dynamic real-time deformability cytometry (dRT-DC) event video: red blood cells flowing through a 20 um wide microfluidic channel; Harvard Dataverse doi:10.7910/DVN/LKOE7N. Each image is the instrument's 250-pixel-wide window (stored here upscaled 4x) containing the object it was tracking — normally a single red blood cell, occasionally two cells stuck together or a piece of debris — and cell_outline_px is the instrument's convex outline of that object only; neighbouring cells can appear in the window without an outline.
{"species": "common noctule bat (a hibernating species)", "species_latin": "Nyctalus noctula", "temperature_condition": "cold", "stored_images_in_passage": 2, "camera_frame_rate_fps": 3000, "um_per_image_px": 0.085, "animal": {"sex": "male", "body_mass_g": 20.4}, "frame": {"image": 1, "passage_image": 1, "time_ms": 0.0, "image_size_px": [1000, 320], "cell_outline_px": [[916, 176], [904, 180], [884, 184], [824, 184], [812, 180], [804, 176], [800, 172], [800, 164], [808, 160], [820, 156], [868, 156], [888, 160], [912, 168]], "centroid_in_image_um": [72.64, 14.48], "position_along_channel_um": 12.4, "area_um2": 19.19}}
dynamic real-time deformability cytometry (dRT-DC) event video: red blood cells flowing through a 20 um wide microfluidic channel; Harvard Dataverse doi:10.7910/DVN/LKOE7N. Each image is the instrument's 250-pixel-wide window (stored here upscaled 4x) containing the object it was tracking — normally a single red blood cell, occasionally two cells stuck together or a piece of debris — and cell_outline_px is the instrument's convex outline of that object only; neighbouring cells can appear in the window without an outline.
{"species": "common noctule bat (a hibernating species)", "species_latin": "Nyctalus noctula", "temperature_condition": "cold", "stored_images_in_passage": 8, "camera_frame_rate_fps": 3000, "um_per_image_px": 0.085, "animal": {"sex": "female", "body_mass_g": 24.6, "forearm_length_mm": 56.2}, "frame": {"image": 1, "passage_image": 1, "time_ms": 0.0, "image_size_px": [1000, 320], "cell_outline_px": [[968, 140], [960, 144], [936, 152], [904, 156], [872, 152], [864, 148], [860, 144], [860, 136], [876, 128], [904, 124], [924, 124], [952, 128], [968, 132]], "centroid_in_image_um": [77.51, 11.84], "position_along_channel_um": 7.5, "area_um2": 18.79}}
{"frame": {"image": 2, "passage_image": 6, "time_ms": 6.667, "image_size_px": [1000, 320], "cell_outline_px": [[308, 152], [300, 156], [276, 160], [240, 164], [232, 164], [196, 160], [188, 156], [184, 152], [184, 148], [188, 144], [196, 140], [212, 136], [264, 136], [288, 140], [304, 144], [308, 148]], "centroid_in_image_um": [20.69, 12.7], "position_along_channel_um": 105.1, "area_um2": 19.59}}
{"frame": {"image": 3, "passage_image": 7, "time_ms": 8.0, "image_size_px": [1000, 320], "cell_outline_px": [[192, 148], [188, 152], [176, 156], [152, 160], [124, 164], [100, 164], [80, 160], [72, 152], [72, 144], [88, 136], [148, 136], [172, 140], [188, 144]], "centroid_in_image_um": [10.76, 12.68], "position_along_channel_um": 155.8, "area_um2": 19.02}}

Required work:
Write out every line from the records above, word for word.

Output:
dynamic real-time deformability cytometry (dRT-DC) event video: red blood cells flowing through a 20 um wide microfluidic channel; Harvard Dataverse doi:10.7910/DVN/LKOE7N. Each image is the instrument's 250-pixel-wide window (stored here upscaled 4x) containing the object it was tracking — normally a single red blood cell, occasionally two cells stuck together or a piece of debris — and cell_outline_px is the instrument's convex outline of that object only; neighbouring cells can appear in the window without an outline.
{"species": "common noctule bat (a hibernating species)", "species_latin": "Nyctalus noctula", "temperature_condition": "cold", "stored_images_in_passage": 2, "camera_frame_rate_fps": 3000, "um_per_image_px": 0.085, "animal": {"sex": "male", "body_mass_g": 20.4}, "frame": {"image": 1, "passage_image": 1, "time_ms": 0.0, "image_size_px": [1000, 320], "cell_outline_px": [[916, 176], [904, 180], [884, 184], [824, 184], [812, 180], [804, 176], [800, 172], [800, 164], [808, 160], [820, 156], [868, 156], [888, 160], [912, 168]], "centroid_in_image_um": [72.64, 14.48], "position_along_channel_um": 12.4, "area_um2": 19.19}}
dynamic real-time deformability cytometry (dRT-DC) event video: red blood cells flowing through a 20 um wide microfluidic channel; Harvard Dataverse doi:10.7910/DVN/LKOE7N. Each image is the instrument's 250-pixel-wide window (stored here upscaled 4x) containing the object it was tracking — normally a single red blood cell, occasionally two cells stuck together or a piece of debris — and cell_outline_px is the instrument's convex outline of that object only; neighbouring cells can appear in the window without an outline.
{"species": "common noctule bat (a hibernating species)", "species_latin": "Nyctalus noctula", "temperature_condition": "cold", "stored_images_in_passage": 8, "camera_frame_rate_fps": 3000, "um_per_image_px": 0.085, "animal": {"sex": "female", "body_mass_g": 24.6, "forearm_length_mm": 56.2}, "frame": {"image": 1, "passage_image": 1, "time_ms": 0.0, "image_size_px": [1000, 320], "cell_outline_px": [[968, 140], [960, 144], [936, 152], [904, 156], [872, 152], [864, 148], [860, 144], [860, 136], [876, 128], [904, 124], [924, 124], [952, 128], [968, 132]], "centroid_in_image_um": [77.51, 11.84], "position_along_channel_um": 7.5, "area_um2": 18.79}}
{"frame": {"image": 2, "passage_image": 6, "time_ms": 6.667, "image_size_px": [1000, 320], "cell_outline_px": [[308, 152], [300, 156], [276, 160], [240, 164], [232, 164], [196, 160], [188, 156], [184, 152], [184, 148], [188, 144], [196, 140], [212, 136], [264, 136], [288, 140], [304, 144], [308, 148]], "centroid_in_image_um": [20.69, 12.7], "position_along_channel_um": 105.1, "area_um2": 19.59}}
{"frame": {"image": 3, "passage_image": 7, "time_ms": 8.0, "image_size_px": [1000, 320], "cell_outline_px": [[192, 148], [188, 152], [176, 156], [152, 160], [124, 164], [100, 164], [80, 160], [72, 152], [72, 144], [88, 136], [148, 136], [172, 140], [188, 144]], "centroid_in_image_um": [10.76, 12.68], "position_along_channel_um": 155.8, "area_um2": 19.02}}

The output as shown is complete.